THE INPUT.

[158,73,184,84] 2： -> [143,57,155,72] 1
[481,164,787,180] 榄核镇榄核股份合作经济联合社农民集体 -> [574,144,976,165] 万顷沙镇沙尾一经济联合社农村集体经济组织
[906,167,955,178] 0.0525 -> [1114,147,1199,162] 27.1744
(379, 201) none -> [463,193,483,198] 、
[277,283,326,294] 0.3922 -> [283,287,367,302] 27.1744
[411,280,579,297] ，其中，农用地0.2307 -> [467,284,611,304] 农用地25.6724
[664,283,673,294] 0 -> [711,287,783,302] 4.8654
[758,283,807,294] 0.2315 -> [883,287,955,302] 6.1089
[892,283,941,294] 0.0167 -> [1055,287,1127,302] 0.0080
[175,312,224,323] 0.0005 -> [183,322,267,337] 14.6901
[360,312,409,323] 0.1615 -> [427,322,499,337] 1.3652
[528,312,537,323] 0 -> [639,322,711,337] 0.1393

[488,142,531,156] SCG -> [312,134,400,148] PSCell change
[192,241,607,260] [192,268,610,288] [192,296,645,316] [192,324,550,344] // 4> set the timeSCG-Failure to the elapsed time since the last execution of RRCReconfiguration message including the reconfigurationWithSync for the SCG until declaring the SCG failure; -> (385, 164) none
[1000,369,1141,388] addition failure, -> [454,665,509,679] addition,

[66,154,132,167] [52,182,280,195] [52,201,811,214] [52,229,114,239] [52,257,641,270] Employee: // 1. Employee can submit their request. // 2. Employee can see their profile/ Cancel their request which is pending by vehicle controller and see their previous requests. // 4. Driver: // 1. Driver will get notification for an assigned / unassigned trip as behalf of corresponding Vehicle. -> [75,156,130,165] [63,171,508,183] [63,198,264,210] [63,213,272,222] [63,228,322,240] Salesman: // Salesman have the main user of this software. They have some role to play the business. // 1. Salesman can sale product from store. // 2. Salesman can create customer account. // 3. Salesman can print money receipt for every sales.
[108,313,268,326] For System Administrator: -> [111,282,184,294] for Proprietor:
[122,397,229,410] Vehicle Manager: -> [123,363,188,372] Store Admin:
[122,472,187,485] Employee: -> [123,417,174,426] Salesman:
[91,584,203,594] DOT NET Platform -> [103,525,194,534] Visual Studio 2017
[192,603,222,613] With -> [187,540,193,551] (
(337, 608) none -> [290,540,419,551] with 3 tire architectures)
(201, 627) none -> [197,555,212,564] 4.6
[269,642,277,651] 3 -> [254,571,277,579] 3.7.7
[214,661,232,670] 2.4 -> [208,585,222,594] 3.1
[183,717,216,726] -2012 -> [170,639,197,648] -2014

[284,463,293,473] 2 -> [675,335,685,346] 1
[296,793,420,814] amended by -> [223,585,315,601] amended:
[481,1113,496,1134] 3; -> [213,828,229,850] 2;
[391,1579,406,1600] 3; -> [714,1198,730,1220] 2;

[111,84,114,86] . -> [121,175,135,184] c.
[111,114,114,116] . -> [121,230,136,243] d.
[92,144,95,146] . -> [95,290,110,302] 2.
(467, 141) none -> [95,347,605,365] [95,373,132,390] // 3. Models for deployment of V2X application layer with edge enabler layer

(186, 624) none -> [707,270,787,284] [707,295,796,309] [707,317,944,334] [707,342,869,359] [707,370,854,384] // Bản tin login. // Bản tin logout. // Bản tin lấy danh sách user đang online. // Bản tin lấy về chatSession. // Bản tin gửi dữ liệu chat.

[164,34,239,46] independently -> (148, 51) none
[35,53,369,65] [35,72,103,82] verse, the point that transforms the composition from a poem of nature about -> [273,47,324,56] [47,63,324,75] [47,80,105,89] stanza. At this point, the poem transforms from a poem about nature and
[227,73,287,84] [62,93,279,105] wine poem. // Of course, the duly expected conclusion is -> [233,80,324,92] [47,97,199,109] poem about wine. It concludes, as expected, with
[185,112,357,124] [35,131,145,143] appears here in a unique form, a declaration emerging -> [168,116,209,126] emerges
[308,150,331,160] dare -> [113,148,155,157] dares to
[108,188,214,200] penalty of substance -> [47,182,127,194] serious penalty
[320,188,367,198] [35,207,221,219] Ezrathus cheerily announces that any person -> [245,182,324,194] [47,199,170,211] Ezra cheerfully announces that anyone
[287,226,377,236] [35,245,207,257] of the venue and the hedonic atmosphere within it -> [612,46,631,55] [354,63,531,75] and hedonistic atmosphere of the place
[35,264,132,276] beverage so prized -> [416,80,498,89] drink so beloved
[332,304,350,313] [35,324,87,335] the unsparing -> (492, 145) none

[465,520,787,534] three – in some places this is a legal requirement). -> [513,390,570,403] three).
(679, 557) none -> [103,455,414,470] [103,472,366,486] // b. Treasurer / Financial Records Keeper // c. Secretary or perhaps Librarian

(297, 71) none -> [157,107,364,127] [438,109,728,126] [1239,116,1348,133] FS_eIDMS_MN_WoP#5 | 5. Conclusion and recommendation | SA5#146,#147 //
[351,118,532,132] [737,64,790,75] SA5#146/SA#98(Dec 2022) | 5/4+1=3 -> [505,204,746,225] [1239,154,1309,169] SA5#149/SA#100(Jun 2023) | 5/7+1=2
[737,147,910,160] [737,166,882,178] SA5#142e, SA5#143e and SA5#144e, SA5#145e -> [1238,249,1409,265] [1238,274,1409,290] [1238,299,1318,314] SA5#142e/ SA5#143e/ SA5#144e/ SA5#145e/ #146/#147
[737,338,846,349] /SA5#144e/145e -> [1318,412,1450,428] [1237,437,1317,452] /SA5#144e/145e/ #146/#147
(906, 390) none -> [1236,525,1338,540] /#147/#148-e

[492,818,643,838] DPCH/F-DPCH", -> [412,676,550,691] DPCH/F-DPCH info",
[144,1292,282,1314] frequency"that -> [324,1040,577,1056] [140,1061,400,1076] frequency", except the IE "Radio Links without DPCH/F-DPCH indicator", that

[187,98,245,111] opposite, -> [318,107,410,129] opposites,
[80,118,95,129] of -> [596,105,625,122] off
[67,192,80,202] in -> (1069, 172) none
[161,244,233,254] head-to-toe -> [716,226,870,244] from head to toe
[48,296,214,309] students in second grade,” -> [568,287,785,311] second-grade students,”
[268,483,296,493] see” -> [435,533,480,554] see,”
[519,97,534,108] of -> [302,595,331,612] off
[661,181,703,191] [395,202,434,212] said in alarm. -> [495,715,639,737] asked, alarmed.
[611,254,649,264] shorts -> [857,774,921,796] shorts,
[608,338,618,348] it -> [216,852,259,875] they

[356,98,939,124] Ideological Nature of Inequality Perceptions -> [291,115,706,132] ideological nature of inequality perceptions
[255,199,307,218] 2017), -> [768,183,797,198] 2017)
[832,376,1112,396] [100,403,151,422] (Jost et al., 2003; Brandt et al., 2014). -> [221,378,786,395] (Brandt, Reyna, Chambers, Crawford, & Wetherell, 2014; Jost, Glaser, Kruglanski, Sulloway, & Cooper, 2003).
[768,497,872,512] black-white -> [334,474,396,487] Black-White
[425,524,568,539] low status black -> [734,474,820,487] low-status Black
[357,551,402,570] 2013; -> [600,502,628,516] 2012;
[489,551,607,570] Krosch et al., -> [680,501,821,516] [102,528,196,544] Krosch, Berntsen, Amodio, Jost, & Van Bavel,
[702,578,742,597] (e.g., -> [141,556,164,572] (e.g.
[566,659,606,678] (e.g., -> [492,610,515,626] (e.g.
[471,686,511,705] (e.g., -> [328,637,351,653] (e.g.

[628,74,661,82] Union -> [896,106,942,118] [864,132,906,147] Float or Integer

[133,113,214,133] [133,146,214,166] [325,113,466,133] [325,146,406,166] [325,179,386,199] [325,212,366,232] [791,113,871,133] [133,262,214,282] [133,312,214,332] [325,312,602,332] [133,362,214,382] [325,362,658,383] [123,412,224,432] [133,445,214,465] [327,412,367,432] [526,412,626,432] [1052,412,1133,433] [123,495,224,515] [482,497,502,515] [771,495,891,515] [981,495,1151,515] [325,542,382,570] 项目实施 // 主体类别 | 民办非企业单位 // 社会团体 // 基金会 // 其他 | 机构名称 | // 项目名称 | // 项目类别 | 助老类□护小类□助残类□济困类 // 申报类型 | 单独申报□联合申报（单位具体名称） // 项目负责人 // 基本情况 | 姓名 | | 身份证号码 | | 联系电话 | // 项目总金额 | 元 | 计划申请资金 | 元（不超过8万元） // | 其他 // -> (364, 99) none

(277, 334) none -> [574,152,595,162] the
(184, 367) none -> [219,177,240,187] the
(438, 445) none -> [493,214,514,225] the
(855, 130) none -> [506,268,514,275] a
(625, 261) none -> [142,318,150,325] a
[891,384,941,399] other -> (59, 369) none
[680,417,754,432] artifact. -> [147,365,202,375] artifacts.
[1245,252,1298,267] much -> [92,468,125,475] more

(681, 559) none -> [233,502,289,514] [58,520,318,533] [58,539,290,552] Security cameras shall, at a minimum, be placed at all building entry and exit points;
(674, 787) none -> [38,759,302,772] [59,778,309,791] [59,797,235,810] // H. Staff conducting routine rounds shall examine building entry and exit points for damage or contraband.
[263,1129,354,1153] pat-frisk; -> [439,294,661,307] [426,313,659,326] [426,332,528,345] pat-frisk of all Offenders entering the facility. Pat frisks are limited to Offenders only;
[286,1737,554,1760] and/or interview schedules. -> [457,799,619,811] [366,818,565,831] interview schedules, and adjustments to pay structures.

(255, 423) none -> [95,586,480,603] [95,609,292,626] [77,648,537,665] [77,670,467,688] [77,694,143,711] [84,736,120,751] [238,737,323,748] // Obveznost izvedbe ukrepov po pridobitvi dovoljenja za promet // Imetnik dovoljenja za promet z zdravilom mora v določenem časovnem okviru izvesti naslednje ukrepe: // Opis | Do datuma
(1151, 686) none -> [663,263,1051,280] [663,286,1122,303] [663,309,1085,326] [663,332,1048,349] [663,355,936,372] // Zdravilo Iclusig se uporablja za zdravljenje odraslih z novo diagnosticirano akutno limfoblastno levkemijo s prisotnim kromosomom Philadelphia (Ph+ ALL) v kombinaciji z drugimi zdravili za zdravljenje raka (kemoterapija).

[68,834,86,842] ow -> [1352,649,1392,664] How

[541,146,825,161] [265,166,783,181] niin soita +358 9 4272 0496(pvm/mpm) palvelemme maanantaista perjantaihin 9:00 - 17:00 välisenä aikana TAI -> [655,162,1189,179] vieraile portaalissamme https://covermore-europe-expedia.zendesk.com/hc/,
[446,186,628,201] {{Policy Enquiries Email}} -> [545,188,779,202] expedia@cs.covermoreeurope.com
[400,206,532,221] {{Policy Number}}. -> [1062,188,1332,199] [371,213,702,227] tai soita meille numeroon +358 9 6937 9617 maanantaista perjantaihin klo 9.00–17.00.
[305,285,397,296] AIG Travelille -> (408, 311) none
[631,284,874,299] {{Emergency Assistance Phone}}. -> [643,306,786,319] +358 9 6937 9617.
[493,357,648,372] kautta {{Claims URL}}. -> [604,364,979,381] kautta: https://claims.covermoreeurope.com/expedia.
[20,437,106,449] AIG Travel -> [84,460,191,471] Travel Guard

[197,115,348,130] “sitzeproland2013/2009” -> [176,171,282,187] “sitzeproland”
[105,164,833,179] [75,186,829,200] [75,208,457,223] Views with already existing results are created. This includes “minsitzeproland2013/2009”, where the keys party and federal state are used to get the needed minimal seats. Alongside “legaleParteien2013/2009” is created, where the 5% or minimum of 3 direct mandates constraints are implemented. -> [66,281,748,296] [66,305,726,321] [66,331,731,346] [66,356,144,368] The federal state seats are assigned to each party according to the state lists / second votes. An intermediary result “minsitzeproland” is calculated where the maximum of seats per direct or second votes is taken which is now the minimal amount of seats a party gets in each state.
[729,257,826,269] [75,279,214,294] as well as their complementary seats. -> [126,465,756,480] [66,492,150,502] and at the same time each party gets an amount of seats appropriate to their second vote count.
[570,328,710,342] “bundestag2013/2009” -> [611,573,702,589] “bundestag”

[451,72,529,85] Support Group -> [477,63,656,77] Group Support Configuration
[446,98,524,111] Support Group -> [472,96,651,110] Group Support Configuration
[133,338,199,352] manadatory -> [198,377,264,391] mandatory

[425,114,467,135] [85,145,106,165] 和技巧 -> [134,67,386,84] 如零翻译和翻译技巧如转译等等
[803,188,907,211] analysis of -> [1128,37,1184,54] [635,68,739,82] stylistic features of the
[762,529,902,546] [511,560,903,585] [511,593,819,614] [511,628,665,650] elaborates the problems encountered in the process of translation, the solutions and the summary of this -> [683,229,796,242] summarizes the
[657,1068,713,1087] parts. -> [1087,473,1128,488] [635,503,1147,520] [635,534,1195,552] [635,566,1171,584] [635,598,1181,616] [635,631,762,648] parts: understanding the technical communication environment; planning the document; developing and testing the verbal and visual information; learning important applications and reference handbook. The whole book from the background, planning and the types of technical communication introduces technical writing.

TASK DESCRIPTION. Using the data above, transcribe the lines that run from the line with "(201, 627) none -> [197,555,212,564] 4.6" to the line with "[35,53,369,65] [35,72,103,82] verse, the", both ends kept, and output nothing else.

EXERCISE SOLUTION.
(201, 627) none -> [197,555,212,564] 4.6
[269,642,277,651] 3 -> [254,571,277,579] 3.7.7
[214,661,232,670] 2.4 -> [208,585,222,594] 3.1
[183,717,216,726] -2012 -> [170,639,197,648] -2014

[284,463,293,473] 2 -> [675,335,685,346] 1
[296,793,420,814] amended by -> [223,585,315,601] amended:
[481,1113,496,1134] 3; -> [213,828,229,850] 2;
[391,1579,406,1600] 3; -> [714,1198,730,1220] 2;

[111,84,114,86] . -> [121,175,135,184] c.
[111,114,114,116] . -> [121,230,136,243] d.
[92,144,95,146] . -> [95,290,110,302] 2.
(467, 141) none -> [95,347,605,365] [95,373,132,390] // 3. Models for deployment of V2X application layer with edge enabler layer

(186, 624) none -> [707,270,787,284] [707,295,796,309] [707,317,944,334] [707,342,869,359] [707,370,854,384] // Bản tin login. // Bản tin logout. // Bản tin lấy danh sách user đang online. // Bản tin lấy về chatSession. // Bản tin gửi dữ liệu chat.

[164,34,239,46] independently -> (148, 51) none
[35,53,369,65] [35,72,103,82] verse, the point that transforms the composition from a poem of nature about -> [273,47,324,56] [47,63,324,75] [47,80,105,89] stanza. At this point, the poem transforms from a poem about nature and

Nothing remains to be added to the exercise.